Lysosomal attached membrane protein-1 (Lamp-1) detection in Salmonella-challenged DCs
Bone marrow precursors were cultured on 12-mm diameter coverslips in 24-well plates for 5 days and differentiated into DCs with GM-CSF. The DCs were pulsed either with ST(GFP) or ST(GFP)-IgG at an MOI equal to 25 for 1 hr in antibiotic-free RPMI-1640 medium (pulse), washed three times with cold PBS and treated with gentamicin (100 μg/ml) for 1 hr at 37° (chase). Then, DCs were washed once with cold PBS and fixed with 2% P-formaldehyde–5% sucrose for 10 min at 4°, washed three times with cold PBS, and permeabilized with 0·05% saponin in PBS at 4° for 10 min. Coverslips bearing DCs were placed inside a moist chamber with a hydrophobic surface (parafilm-coated) and stained with 50 μl rabbit anti-Lamp1 (1/100 in saponin 0·05%). Cells were incubated overnight at 4°, washed four times with 200 μl cold PBS and stained with 50 μl goat anti-rabbit-Alexa Fluor 555 (1/100 in saponin 0·05%) for 3 hr in the dark. Cells were then extensively washed with cold PBS and mounted for confocal microscopy analyses.
Flow cytometry assays
Wild-type, FcγRIIb−/− (CD32−/−), FcγRIII−/− (CD16−/−) or γ−/−/RIIb−/− (FcγRI−/− FcγRIIb−/− FcγRIII−/−) DCs were prepared as described above.

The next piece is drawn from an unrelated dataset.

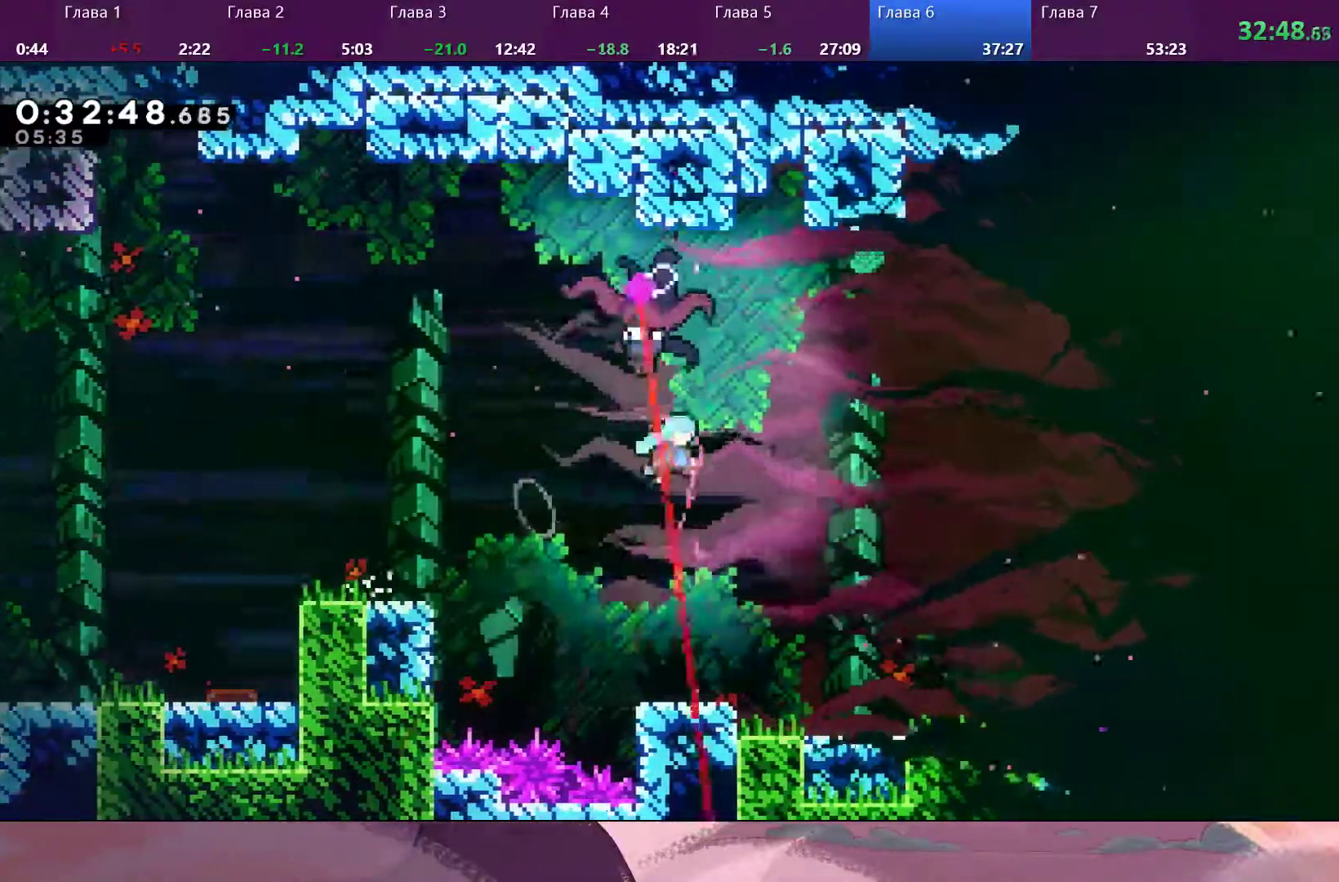
{"dt_ms": 1000, "buttons": [], "left_stick": "up", "right_stick": "center"}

When indicated, cells were left untreated or were treated with CytD (10 μm for 15 min) or Wm (100 nm for 1 hr). Then, DCs were pulsed either with ST(GFP) or ST(GFP)-IgG at an MOI equal to 25 for 1 hr in antibiotic-free RPMI-1640 medium (pulse), washed three times with cold PBS and treated with gentamicin (100 μg/ml) for 1 hr at 37° (chase). Dendritic cells were extensively washed with PBS, collected (5 × 105) in 300 μl cold PBS and stained with an anti-CD11c-APC antibody for 1 hr at 4°. Next, DCs were washed with PBS, pelleted at 300 g for 6 min at 4° and resuspended in P-formaldehyde 2%–sucrose 5% in PBS for flow cytometry analyses.

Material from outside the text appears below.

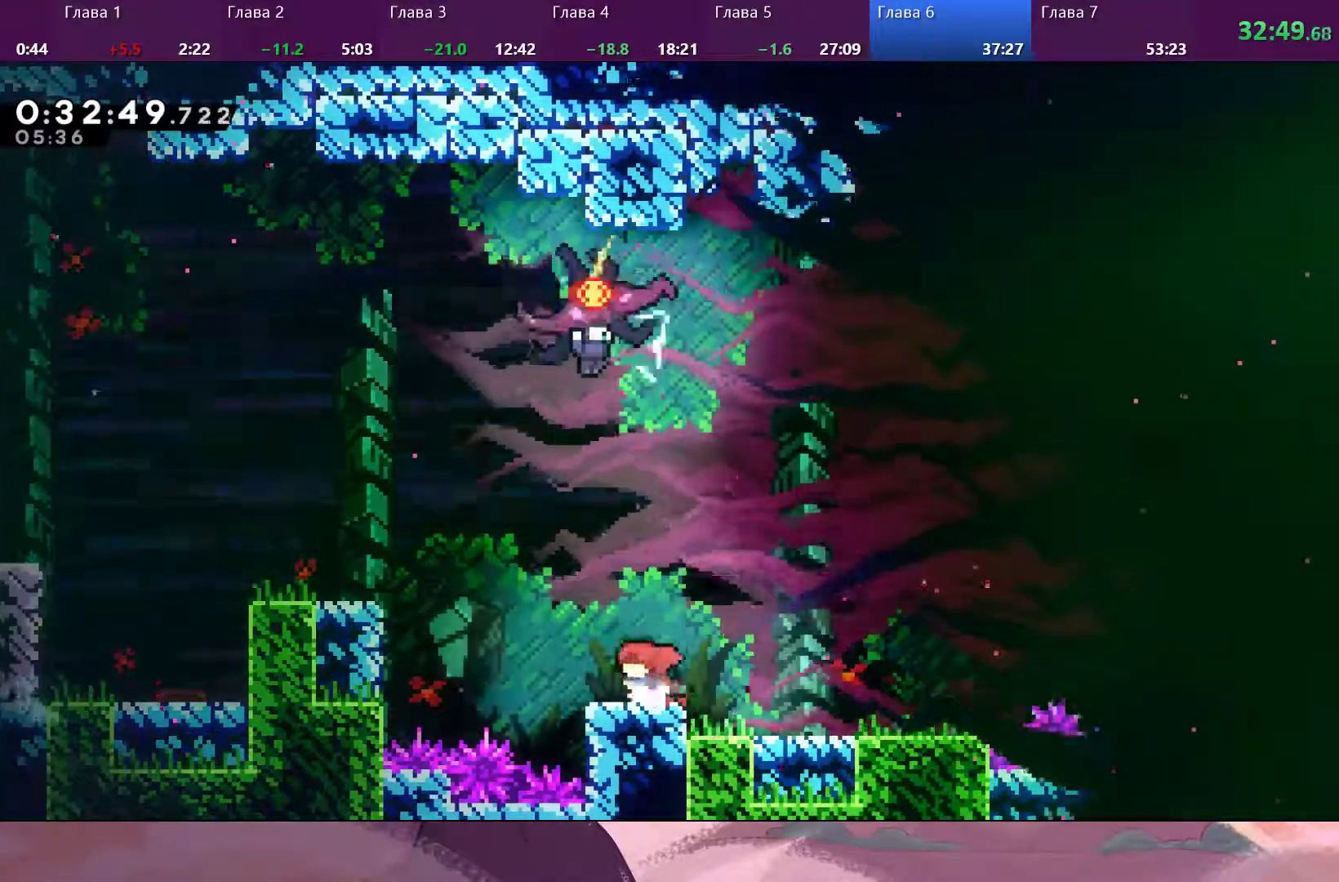
{"dt_ms": 500, "buttons": [], "left_stick": "up-right", "right_stick": "center", "events": [[100, "CROSS", "down"], [267, "SQUARE", "down"], [300, "CROSS", "up"], [467, "SQUARE", "up"], [500, "left_stick", "up-right"]]}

Haemolysis assays with sheep red blood cells
Salmonella Typhimurium, ST(ΔInvC) and ST-mIgG1 were prepared as described above. Fifty microlitres of sheep red blood cells (SRBC) were seeded in 96-well plates in PBS and 1 × 108 bacteria (ST, ST(ΔInvC) or ST-mIgG1) were added to each respective well. As a positive control (100% Lysis), 100 μl of 0·5% desoxycholate was used. Equal volumes of monoclonal antibody clone 1E6 (as compared with ST-mIgG1) and sterile PBS were added as haemolysis controls. Plates were spun at 2050 g at 20° for 10 min to promote contact between bacteria and SRBC. After centrifugation, plates were incubated for 5 hr at 37° with 5% CO2 and filled to a final volume equal to 250 μl. Then, plates were spun at 2050 g at 20° for 10 min to pellet both SRBC and bacteria. Supernatants were recovered and transferred to an ELISA plate. Levels of released haemoglobin were measured at 405 nm.
Flow cytometry analyses for determining bacteria–phagosome co-localization
Wild-type bone marrow precursors (5 × 106 cells per well) were differentiated for 5 days in six-well plates into DCs as described above and pulsed in antibiotic-free RPMI-1640 medium, either with ST(GFP) or ST(GFP)-mIgG1 at an MOI equal to 50. Then, cells were spun at 400 g for 6 min and incubated for 20 min at 37°. Once infection time was completed, DCs were extensively washed three times with cold PBS and incubated for 20 or 60 min with gentamicin-containing RPMI-1640 medium (100 μg/ml). The DCs were extensively washed with cold PBS and resuspended in 300 μl homogenization buffer (20 mm HEPES, 1 mm EDTA, 0·25 m sucrose, pH 7·2) and passed 10 times through a 25G sterile syringe to lyse the cells. Cell lysates were spun at 300 g for 6 min to pellet nuclei and non-lysed cells. Supernatants were carefully recollected, centrifuged at 13 400 g for 6 min and pellets were resuspended in 300 μl permeabilization buffer (RPMI-1640–saponin 0·2%), incubated for 5 min at room temperature and stained with anti-Lamp1-PE at 4° for 1 hr. Next, intracellular compartments were washed with the same permeabilization buffer and centrifuged at 13 400 rpm for 6 min. Pellets were resuspended in cold PBS and analysed by flow cytometry.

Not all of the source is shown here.